Ardern, who is the youngest female world leader, announced her pregnancy in January, three months after taking office. In a press conference, she reassured everyone that she was aware of the balancing act she had ahead of her and that it wasn’t a unique situation.
“I am not the first woman to work and have a baby. I know these are special circumstances but there are many women who have done it well before I have,” she said.
She also announced that she planned to take six weeks of maternity leave, during which time deputy prime minister Winston Peters would take charge. Ardern said she will continue to take part in major decisions and read briefings, but the day-to-day responsibilities would be left up to Peters. Upon her return to work, she said Gayford would take on full-time parenting duties, calling him the “‘first man of fishing’ and stay at home dad.”
Despite being clear and having a well-laid out plan in place, she still fielded questions about her temporary leave, prompting the prime minister to quip:
“I am not the first woman to multitask.”
Ardern’s decision to take some time off with her newborn — something Bhutto did not do — is especially important in our current climate, where women continue to be penalized for entering motherhood and taking maternity leave.
“Studies have shown that motherhood causes discrimination in the workplace,” Stephania Varalli, co-CEO of Women of Influence, a Toronto-based women’s collective, said to Global News. “Their wages are lower, they’re less likely to be hired or given key jobs, and they’re perceived as less competent because they have children at home to raise.”

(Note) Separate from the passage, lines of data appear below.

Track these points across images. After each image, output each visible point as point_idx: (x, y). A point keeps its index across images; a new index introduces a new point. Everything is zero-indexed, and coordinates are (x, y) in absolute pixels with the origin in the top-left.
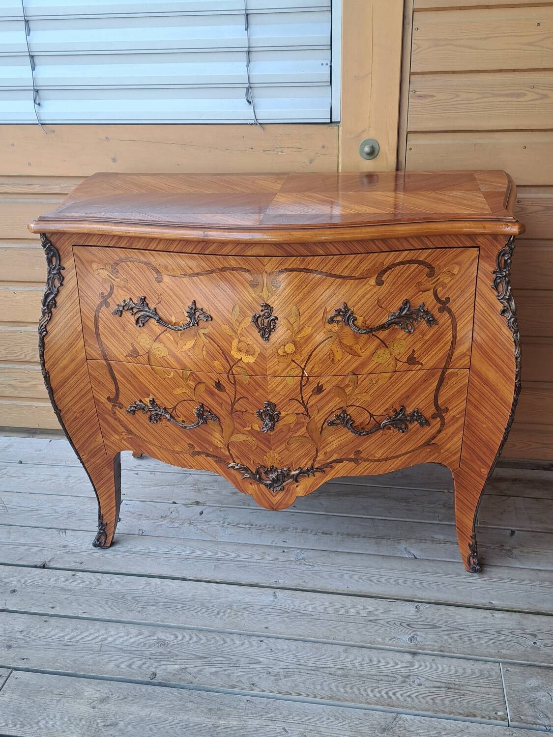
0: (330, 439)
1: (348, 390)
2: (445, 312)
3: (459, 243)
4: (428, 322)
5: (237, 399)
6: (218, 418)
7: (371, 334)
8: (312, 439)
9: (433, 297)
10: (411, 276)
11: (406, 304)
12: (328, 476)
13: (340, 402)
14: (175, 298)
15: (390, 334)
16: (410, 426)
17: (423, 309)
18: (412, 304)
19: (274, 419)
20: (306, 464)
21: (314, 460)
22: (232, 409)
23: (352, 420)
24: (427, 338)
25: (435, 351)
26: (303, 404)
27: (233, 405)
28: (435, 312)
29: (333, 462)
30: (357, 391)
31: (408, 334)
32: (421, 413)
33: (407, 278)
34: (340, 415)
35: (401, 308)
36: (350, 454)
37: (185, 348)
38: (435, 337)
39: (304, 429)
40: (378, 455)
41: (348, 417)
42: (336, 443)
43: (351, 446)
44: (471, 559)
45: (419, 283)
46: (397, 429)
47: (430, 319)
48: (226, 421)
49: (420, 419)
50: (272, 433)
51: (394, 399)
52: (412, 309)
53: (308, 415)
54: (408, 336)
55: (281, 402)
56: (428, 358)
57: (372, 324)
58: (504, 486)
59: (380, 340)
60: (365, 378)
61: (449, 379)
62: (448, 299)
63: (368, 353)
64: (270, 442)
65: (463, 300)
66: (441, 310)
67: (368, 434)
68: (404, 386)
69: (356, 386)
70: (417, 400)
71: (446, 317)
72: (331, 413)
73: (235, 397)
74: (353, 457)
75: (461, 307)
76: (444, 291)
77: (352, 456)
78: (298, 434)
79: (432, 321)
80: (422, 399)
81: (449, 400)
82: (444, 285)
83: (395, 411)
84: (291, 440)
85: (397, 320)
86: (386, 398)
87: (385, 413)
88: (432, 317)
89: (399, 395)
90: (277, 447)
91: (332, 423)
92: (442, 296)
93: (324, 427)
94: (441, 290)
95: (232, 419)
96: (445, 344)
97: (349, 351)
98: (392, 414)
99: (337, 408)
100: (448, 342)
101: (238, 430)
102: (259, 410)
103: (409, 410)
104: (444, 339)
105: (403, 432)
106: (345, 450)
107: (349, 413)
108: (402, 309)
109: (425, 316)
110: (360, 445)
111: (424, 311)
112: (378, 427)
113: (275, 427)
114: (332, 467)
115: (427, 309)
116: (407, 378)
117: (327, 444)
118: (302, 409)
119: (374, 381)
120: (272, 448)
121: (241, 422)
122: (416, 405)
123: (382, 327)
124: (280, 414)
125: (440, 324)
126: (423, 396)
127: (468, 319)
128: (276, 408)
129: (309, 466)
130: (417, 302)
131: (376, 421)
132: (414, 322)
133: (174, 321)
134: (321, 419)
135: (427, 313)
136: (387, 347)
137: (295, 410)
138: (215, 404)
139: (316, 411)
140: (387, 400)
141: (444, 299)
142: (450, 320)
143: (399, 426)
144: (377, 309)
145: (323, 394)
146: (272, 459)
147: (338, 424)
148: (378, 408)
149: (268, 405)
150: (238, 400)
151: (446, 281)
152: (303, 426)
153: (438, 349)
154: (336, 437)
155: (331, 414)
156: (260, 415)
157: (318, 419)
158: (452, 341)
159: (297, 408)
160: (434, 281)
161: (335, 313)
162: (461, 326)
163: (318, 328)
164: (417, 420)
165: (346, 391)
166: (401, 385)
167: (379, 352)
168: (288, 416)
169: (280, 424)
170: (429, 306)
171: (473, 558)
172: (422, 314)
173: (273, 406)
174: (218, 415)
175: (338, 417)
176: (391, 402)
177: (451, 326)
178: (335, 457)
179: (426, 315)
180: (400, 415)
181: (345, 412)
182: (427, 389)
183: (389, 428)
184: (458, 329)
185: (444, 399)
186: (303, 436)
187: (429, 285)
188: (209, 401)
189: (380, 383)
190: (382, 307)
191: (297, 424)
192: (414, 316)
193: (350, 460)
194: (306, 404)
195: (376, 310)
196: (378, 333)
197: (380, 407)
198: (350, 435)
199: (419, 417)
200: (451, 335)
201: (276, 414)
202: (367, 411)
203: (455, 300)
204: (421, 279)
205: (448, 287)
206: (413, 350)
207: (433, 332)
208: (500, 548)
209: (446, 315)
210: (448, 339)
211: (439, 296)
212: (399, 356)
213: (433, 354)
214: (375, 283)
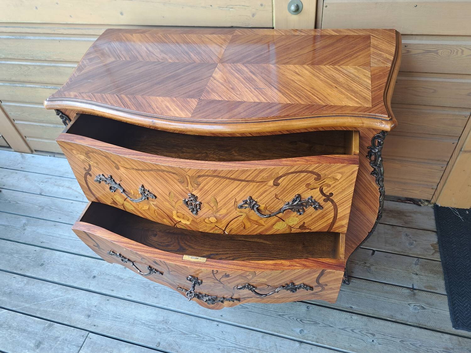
2: (329, 201)
4: (316, 208)
9: (319, 193)
10: (302, 180)
11: (297, 198)
15: (286, 214)
17: (311, 200)
18: (303, 196)
24: (314, 216)
28: (321, 201)
32: (306, 285)
33: (298, 181)
35: (294, 199)
38: (320, 216)
45: (308, 184)
47: (317, 206)
52: (302, 201)
54: (299, 215)
56: (315, 226)
57: (272, 209)
59: (279, 217)
62: (331, 194)
63: (270, 224)
65: (343, 196)
66: (326, 201)
71: (329, 205)
75: (341, 200)
76: (328, 189)
79: (318, 208)
82: (329, 186)
83: (286, 284)
85: (290, 207)
88: (319, 205)
92: (327, 192)
94: (326, 189)
96: (328, 220)
97: (256, 223)
98: (284, 285)
100: (330, 219)
104: (328, 217)
105: (293, 292)
108: (294, 201)
109: (312, 205)
111: (312, 202)
115: (315, 200)
125: (324, 209)
127: (346, 207)
130: (306, 196)
132: (304, 208)
135: (315, 202)
136: (283, 221)
141: (328, 194)
142: (333, 207)
143: (290, 290)
144: (275, 200)
148: (273, 283)
151: (330, 183)
153: (322, 222)
158: (334, 218)
160: (321, 182)
161: (242, 203)
162: (341, 210)
163: (232, 210)
164: (303, 288)
167: (278, 223)
170: (316, 198)
172: (310, 203)
176: (283, 281)
177: (333, 210)
179: (314, 204)
180: (291, 287)
184: (338, 212)
187: (316, 185)
190: (279, 199)
192: (304, 204)
195: (274, 201)
199: (305, 287)
200: (333, 215)
202: (265, 284)
203: (337, 195)
204: (310, 182)
205: (332, 186)
206: (304, 222)
207: (319, 213)
208: (363, 265)
209: (330, 203)
210: (330, 217)
211: (324, 192)
212: (293, 226)
213: (319, 224)
214: (272, 184)
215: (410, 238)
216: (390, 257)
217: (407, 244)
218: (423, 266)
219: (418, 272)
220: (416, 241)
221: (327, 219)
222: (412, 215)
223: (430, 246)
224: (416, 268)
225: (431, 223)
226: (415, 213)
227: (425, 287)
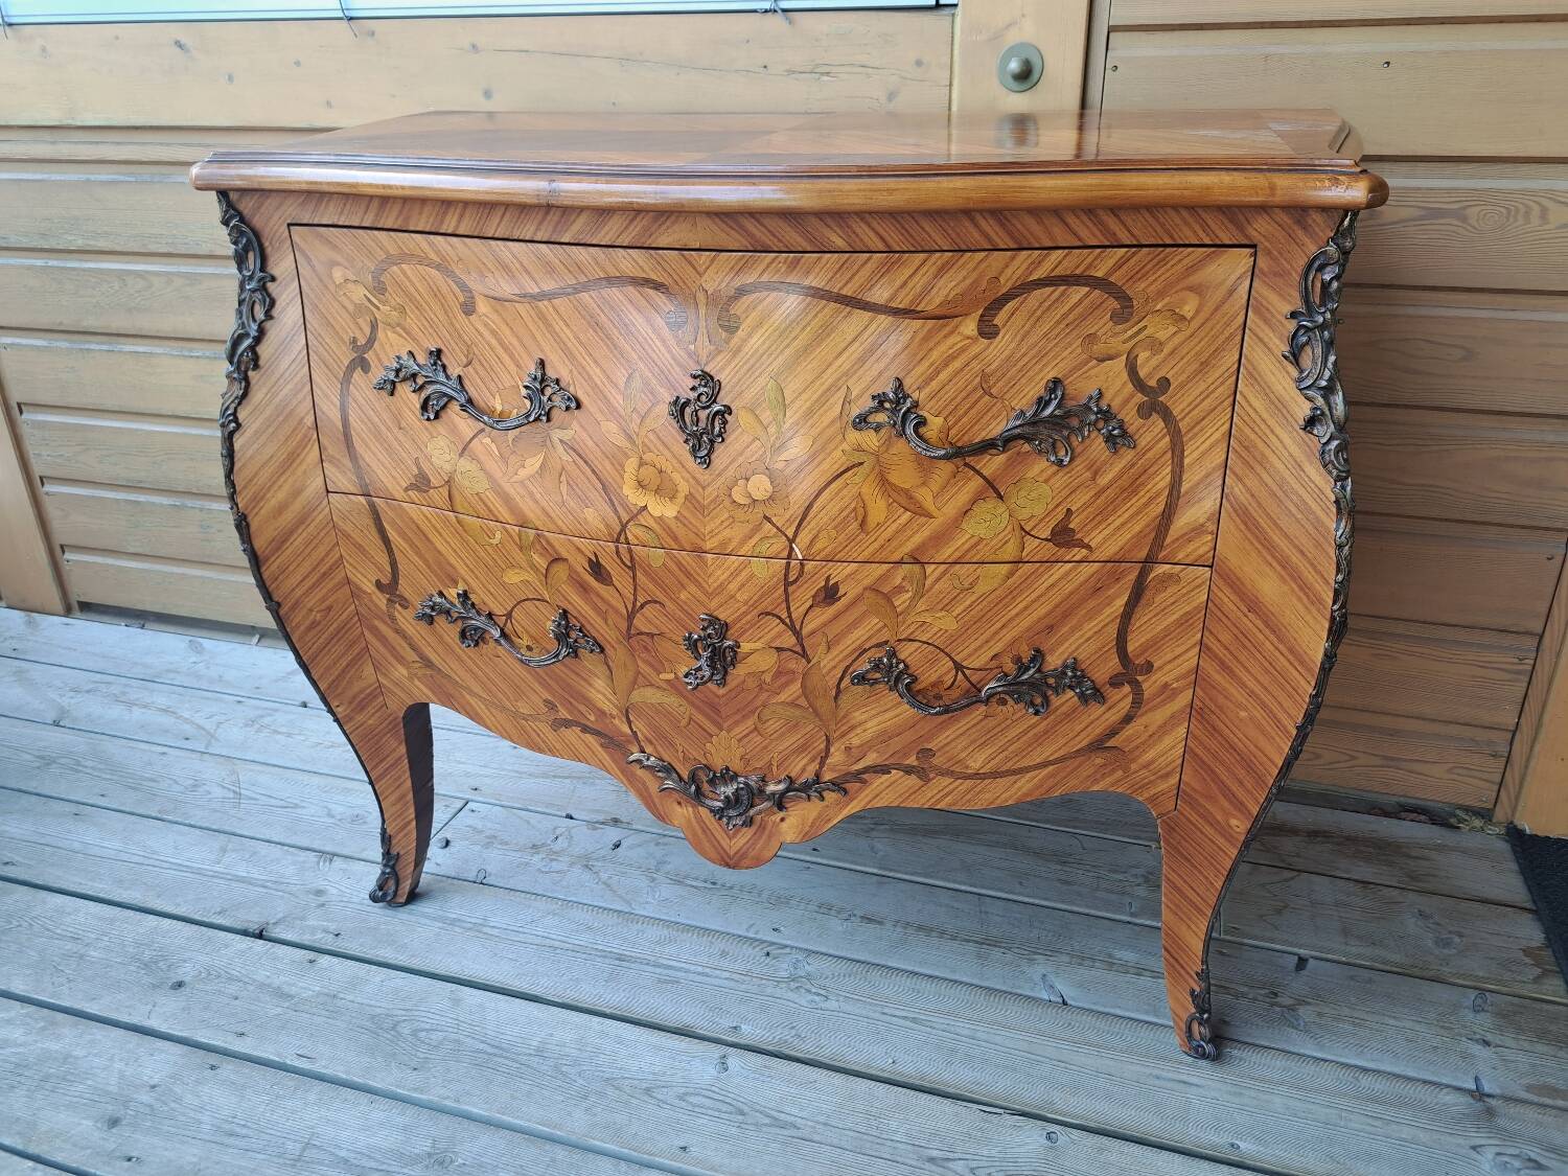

She says Ardern’s example shows that it’s possible for women to make their own choices about motherhood and career, and that choosing to have children is not an obstacle in a woman’s professional path.
It’s also beneficial to have a working mother in a position of power where she can help to establish policies that will benefit everyone.
“Think about that picture that was taken in the U.S. where a room full of men were working out health care issues and regarding women. … When you have a working mother in power, she can bring a necessary perspective,” she says.
In addition, Gayford’s decision to be a full-time stay-at-home dad also helps to break stereotypes about fatherhood and paternity leave, which will hopefully work to encourage fathers to take advantage of the opportunities given to them to take time off when their child is born.
“This is an example that needs to be set,” Varalli says.
“People have a lot of unconscious bias toward gender roles. Even those who think of themselves as feminists can hang on to some of these cultural norms. The more we have people in visible positions who are showing that it’s a workable model, the more chance we have of people on every level to take that path themselves.”